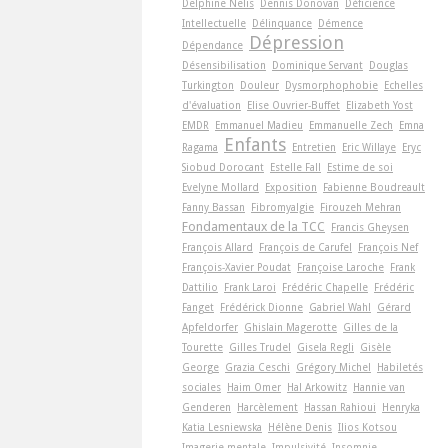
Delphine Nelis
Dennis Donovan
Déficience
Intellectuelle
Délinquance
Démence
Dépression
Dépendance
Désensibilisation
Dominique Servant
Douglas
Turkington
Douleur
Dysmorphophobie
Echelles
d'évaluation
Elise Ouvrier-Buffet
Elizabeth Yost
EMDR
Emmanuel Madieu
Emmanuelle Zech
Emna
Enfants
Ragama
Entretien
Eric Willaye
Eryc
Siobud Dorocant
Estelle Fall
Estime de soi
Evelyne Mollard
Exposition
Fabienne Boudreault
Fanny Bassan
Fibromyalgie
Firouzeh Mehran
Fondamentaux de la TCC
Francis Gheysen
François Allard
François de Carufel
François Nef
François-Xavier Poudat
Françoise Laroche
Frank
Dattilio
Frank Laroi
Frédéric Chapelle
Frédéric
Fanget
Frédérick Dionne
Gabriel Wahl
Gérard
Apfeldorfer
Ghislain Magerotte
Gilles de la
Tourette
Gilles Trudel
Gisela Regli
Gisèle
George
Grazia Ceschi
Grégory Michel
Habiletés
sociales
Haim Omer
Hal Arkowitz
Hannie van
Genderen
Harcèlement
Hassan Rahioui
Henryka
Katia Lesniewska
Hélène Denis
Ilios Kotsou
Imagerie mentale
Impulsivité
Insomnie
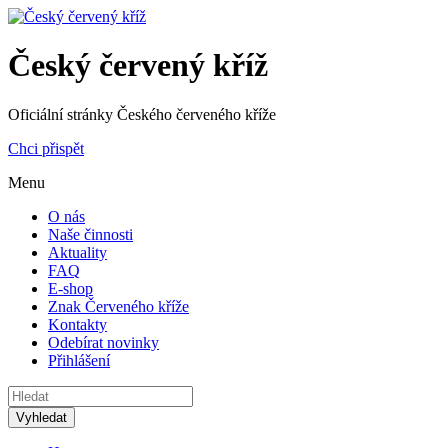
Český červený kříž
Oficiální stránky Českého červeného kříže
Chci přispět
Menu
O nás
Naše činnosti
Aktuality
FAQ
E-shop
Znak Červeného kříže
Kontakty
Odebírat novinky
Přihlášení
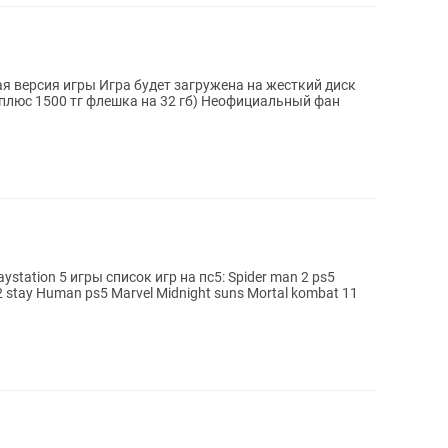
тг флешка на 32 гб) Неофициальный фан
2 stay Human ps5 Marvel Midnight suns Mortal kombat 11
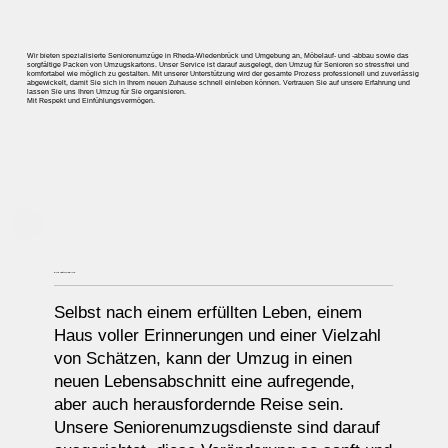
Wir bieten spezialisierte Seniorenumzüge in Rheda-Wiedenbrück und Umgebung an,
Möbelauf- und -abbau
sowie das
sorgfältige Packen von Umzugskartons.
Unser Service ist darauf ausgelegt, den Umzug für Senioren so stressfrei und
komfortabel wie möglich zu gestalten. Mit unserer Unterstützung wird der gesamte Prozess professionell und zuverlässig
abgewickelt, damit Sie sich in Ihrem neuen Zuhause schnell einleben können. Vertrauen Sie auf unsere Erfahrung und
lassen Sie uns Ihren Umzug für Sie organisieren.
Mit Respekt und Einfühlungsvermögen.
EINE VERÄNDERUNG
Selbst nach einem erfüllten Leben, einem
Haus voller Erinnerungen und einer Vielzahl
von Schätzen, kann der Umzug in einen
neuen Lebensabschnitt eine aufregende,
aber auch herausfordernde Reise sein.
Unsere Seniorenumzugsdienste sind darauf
┄┄┄┄┄┄┄┄┄┄┄┄┄┄┄┄┄┄┄┄
▸ **Instructions for the task**: Copy out all of the text read from the pages in the listing, line for line and unchanged. Leave the pictures out.

▸ **Result**:
Delphine Nelis
Dennis Donovan
Déficience
Intellectuelle
Délinquance
Démence
Dépression
Dépendance
Désensibilisation
Dominique Servant
Douglas
Turkington
Douleur
Dysmorphophobie
Echelles
d'évaluation
Elise Ouvrier-Buffet
Elizabeth Yost
EMDR
Emmanuel Madieu
Emmanuelle Zech
Emna
Enfants
Ragama
Entretien
Eric Willaye
Eryc
Siobud Dorocant
Estelle Fall
Estime de soi
Evelyne Mollard
Exposition
Fabienne Boudreault
Fanny Bassan
Fibromyalgie
Firouzeh Mehran
Fondamentaux de la TCC
Francis Gheysen
François Allard
François de Carufel
François Nef
François-Xavier Poudat
Françoise Laroche
Frank
Dattilio
Frank Laroi
Frédéric Chapelle
Frédéric
Fanget
Frédérick Dionne
Gabriel Wahl
Gérard
Apfeldorfer
Ghislain Magerotte
Gilles de la
Tourette
Gilles Trudel
Gisela Regli
Gisèle
George
Grazia Ceschi
Grégory Michel
Habiletés
sociales
Haim Omer
Hal Arkowitz
Hannie van
Genderen
Harcèlement
Hassan Rahioui
Henryka
Katia Lesniewska
Hélène Denis
Ilios Kotsou
Imagerie mentale
Impulsivité
Insomnie
Český červený kříž
Oficiální stránky Českého červeného kříže
Chci přispět
Menu
O nás
Naše činnosti
Aktuality
FAQ
E-shop
Znak Červeného kříže
Kontakty
Odebírat novinky
Přihlášení
тг флешка на 32 гб) Неофициальный фан
2 stay Human ps5 Marvel Midnight suns Mortal kombat 11
Wir bieten spezialisierte Seniorenumzüge in Rheda-Wiedenbrück und Umgebung an,
Möbelauf- und -abbau
sowie das
sorgfältige Packen von Umzugskartons.
Unser Service ist darauf ausgelegt, den Umzug für Senioren so stressfrei und
komfortabel wie möglich zu gestalten. Mit unserer Unterstützung wird der gesamte Prozess professionell und zuverlässig
abgewickelt, damit Sie sich in Ihrem neuen Zuhause schnell einleben können. Vertrauen Sie auf unsere Erfahrung und
lassen Sie uns Ihren Umzug für Sie organisieren.
Mit Respekt und Einfühlungsvermögen.
EINE VERÄNDERUNG
Selbst nach einem erfüllten Leben, einem
Haus voller Erinnerungen und einer Vielzahl
von Schätzen, kann der Umzug in einen
neuen Lebensabschnitt eine aufregende,
aber auch herausfordernde Reise sein.
Unsere Seniorenumzugsdienste sind darauf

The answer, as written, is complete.